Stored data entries

━━━━━━━━━━━━━━━━

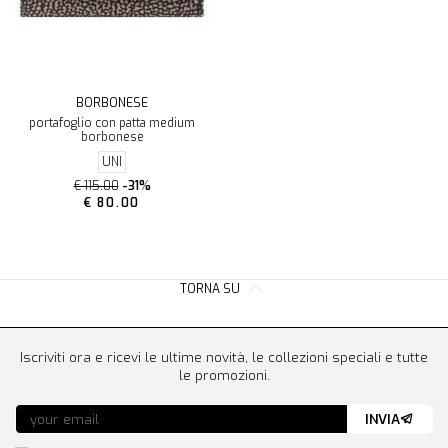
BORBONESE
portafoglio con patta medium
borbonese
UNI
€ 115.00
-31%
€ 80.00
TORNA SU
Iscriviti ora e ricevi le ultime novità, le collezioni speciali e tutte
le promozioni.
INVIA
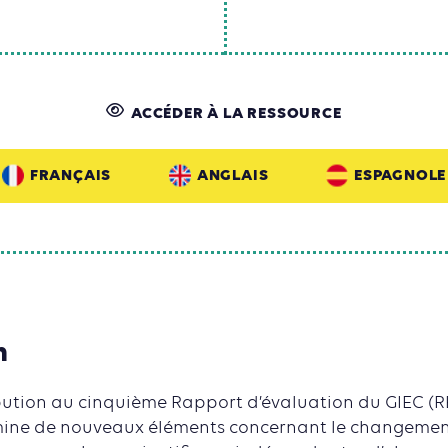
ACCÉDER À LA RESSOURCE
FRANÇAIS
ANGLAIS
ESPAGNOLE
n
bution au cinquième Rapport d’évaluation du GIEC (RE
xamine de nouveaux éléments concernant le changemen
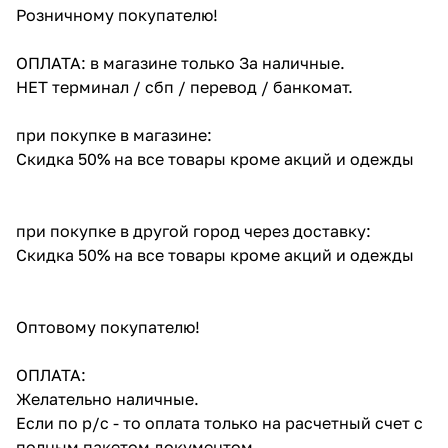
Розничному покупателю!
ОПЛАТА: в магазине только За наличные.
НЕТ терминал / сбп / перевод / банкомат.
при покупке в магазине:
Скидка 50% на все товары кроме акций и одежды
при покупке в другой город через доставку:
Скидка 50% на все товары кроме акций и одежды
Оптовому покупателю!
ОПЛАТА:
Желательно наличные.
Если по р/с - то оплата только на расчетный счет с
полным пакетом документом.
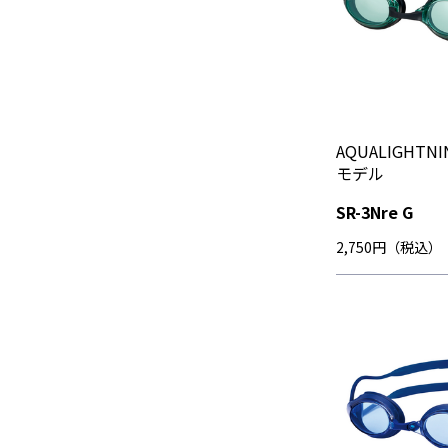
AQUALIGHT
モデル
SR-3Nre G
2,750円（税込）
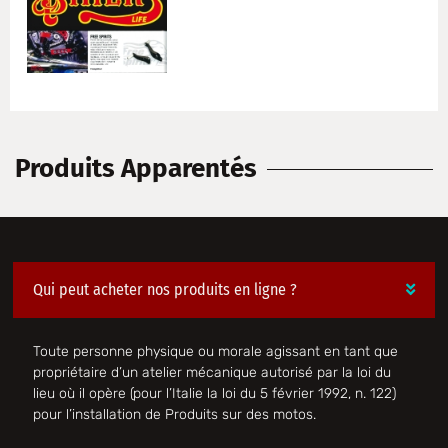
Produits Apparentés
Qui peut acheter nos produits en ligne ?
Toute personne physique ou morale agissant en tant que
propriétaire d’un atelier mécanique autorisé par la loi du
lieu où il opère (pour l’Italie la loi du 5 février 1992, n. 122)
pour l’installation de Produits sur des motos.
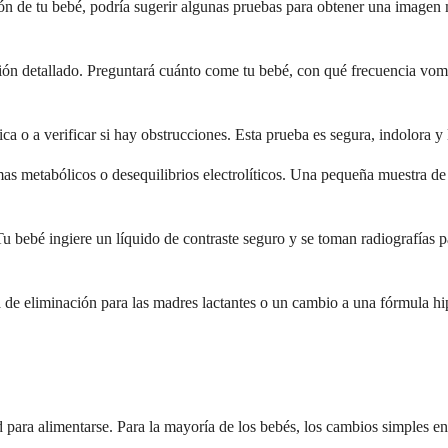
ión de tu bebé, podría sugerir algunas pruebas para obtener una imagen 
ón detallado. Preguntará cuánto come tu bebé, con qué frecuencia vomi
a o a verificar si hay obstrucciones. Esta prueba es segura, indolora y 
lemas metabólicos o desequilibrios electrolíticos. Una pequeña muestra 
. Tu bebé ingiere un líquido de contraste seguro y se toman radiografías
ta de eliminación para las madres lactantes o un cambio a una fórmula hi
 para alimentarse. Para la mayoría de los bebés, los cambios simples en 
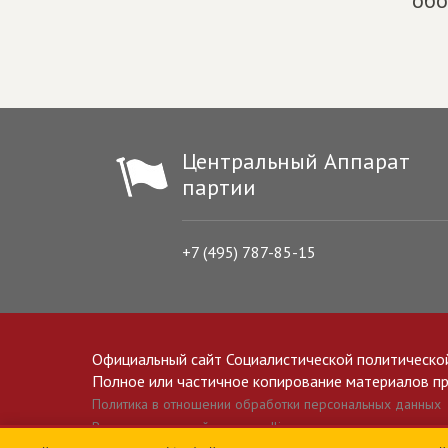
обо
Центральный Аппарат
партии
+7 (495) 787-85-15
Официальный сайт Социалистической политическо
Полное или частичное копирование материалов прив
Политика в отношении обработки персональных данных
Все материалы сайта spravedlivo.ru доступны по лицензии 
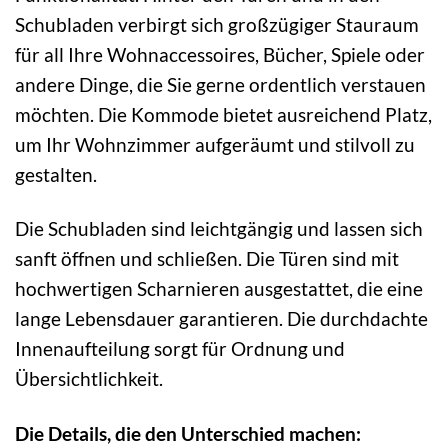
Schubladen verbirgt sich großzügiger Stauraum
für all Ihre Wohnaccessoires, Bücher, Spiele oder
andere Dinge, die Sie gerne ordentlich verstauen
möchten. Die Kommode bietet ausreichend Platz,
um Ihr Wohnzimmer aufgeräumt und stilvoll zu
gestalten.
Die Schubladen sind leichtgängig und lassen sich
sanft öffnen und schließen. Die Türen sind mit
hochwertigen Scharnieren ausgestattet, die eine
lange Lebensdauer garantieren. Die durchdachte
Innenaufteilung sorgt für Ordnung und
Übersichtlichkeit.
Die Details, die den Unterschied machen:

━━━━━━━━━━━━━━━━

Convert the text lines of every entry above into a JSON list of strings, one string per line and no blank lines. Omit the picture markers from the list.

[
  "BORBONESE",
  "portafoglio con patta medium",
  "borbonese",
  "UNI",
  "€ 115.00",
  "-31%",
  "€ 80.00",
  "TORNA SU",
  "Iscriviti ora e ricevi le ultime novità, le collezioni speciali e tutte",
  "le promozioni.",
  "INVIA",
  "ACCÉDER À LA RESSOURCE",
  "FRANÇAIS",
  "ANGLAIS",
  "ESPAGNOLE",
  "n",
  "bution au cinquième Rapport d’évaluation du GIEC (RE",
  "xamine de nouveaux éléments concernant le changemen",
  "Розничному покупателю!",
  "ОПЛАТА: в магазине только За наличные.",
  "НЕТ терминал / сбп / перевод / банкомат.",
  "при покупке в магазине:",
  "Скидка 50% на все товары кроме акций и одежды",
  "при покупке в другой город через доставку:",
  "Скидка 50% на все товары кроме акций и одежды",
  "Оптовому покупателю!",
  "ОПЛАТА:",
  "Желательно наличные.",
  "Если по р/с - то оплата только на расчетный счет с",
  "полным пакетом документом.",
  "AQUALIGHT",
  "モデル",
  "SR-3Nre G",
  "2,750円（税込）",
  "Produits Apparentés",
  "Qui peut acheter nos produits en ligne ?",
  "Toute personne physique ou morale agissant en tant que",
  "propriétaire d’un atelier mécanique autorisé par la loi du",
  "lieu où il opère (pour l’Italie la loi du 5 février 1992, n. 122)",
  "pour l’installation de Produits sur des motos.",
  "ión de tu bebé, podría sugerir algunas pruebas para obtener una imagen ",
  "ón detallado. Preguntará cuánto come tu bebé, con qué frecuencia vomi",
  "a o a verificar si hay obstrucciones. Esta prueba es segura, indolora y ",
  "lemas metabólicos o desequilibrios electrolíticos. Una pequeña muestra ",
  ". Tu bebé ingiere un líquido de contraste seguro y se toman radiografías",
  "ta de eliminación para las madres lactantes o un cambio a una fórmula hi",
  " para alimentarse. Para la mayoría de los bebés, los cambios simples en ",
  "обо",
  "Центральный Аппарат",
  "партии",
  "+7 (495) 787-85-15",
  "Официальный сайт Социалистической политическо",
  "Полное или частичное копирование материалов прив",
  "Политика в отношении обработки персональных данных",
  "Все материалы сайта spravedlivo.ru доступны по лицензии ",
  "Schubladen verbirgt sich großzügiger Stauraum",
  "für all Ihre Wohnaccessoires, Bücher, Spiele oder",
  "andere Dinge, die Sie gerne ordentlich verstauen",
  "möchten. Die Kommode bietet ausreichend Platz,",
  "um Ihr Wohnzimmer aufgeräumt und stilvoll zu",
  "gestalten.",
  "Die Schubladen sind leichtgängig und lassen sich",
  "sanft öffnen und schließen. Die Türen sind mit",
  "hochwertigen Scharnieren ausgestattet, die eine",
  "lange Lebensdauer garantieren. Die durchdachte",
  "Innenaufteilung sorgt für Ordnung und",
  "Übersichtlichkeit.",
  "Die Details, die den Unterschied machen:"
]